TL;DR: I built bun-image-turbo, a Rust-powered image processing library that outperforms Sharp in most benchmarks. It's 36x faster at metadata extraction, 4.5x faster under concurrent load, and has built-in Blurhash support. Works seamlessly with Bun and Node.js.
Stop Waiting for Your Images to Process
Every millisecond counts. Your users are waiting. Your server is sweating.
You're processing 1,000 product images for your e-commerce site. With Sharp, that's 10 seconds of metadata extraction. With bun-image-turbo? Under 300ms.
That's not a typo. 36x faster.
The Problem with Image Processing in Node.js
We've all been there. You're building an image-heavy application - maybe an e-commerce platform, a CMS, or a social media app. You reach for Sharp because it's the go-to solution.

AIM OF THE EXERCISE —
Using the bun-image-turbo post, answer these questions.
(a) How many times faster under concurrent load is the library said to be?
(b) How long does Sharp take to extract metadata from 1,000 product images?
(c) Which three kinds of image-heavy application are named?

DATA LISTING —
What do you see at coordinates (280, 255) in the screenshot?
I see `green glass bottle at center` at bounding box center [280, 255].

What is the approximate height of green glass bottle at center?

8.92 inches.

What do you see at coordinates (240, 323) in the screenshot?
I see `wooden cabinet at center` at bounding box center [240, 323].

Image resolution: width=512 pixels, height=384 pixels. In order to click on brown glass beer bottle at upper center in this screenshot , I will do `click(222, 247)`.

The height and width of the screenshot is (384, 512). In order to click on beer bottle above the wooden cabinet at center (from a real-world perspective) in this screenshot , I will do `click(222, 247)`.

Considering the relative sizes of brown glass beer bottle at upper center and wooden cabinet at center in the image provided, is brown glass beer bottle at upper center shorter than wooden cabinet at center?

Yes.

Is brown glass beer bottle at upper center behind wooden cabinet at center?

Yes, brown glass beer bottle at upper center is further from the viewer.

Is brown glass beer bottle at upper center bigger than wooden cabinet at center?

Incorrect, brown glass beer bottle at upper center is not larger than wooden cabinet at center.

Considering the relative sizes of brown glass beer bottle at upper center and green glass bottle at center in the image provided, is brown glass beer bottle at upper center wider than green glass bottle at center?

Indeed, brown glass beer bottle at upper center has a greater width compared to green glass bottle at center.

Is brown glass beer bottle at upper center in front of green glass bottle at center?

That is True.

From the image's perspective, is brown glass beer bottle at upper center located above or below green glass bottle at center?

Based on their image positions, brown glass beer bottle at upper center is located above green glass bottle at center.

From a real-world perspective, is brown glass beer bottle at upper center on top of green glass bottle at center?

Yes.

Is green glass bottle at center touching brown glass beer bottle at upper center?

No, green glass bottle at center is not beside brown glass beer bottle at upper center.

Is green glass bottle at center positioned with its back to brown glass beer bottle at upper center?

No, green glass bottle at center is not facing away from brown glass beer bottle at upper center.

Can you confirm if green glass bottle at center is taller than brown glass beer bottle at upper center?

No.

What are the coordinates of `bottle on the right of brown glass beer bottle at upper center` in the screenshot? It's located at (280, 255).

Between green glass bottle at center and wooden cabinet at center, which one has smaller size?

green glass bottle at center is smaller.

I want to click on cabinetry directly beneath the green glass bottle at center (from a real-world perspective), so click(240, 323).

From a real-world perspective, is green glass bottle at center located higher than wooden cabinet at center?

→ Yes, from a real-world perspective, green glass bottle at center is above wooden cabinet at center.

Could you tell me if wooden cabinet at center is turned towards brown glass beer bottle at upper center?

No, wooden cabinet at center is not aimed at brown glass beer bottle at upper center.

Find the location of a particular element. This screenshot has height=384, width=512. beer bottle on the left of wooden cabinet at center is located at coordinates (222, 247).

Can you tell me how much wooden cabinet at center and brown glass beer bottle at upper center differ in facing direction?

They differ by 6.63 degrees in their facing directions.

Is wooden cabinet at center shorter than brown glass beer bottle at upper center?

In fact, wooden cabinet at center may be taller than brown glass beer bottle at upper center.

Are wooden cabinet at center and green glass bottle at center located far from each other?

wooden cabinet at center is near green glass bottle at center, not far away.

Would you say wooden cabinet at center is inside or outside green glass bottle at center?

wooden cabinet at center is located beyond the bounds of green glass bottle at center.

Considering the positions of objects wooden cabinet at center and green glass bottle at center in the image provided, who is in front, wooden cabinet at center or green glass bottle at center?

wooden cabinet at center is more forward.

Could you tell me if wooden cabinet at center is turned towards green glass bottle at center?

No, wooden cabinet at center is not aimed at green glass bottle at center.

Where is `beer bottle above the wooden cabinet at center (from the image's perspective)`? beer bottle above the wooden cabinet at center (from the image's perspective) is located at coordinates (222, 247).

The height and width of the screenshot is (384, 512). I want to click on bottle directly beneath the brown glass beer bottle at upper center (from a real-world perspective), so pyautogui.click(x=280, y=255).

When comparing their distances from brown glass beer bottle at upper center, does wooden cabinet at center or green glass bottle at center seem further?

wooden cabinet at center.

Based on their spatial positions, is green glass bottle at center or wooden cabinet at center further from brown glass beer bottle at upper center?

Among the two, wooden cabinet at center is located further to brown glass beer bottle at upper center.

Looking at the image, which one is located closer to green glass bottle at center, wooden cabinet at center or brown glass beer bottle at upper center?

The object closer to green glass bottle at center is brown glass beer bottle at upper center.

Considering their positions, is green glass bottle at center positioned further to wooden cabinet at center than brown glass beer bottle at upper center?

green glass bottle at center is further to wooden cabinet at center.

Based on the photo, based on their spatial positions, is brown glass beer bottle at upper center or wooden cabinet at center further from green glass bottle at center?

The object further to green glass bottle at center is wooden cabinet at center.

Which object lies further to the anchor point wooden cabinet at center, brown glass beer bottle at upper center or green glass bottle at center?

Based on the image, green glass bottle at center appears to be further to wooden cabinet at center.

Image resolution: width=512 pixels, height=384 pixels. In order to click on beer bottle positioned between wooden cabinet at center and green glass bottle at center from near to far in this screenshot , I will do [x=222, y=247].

EXERCISE SOLUTION —
(a) 4.5 times faster.
(b) 10 seconds.
(c) An e-commerce platform, a CMS, and a social media app.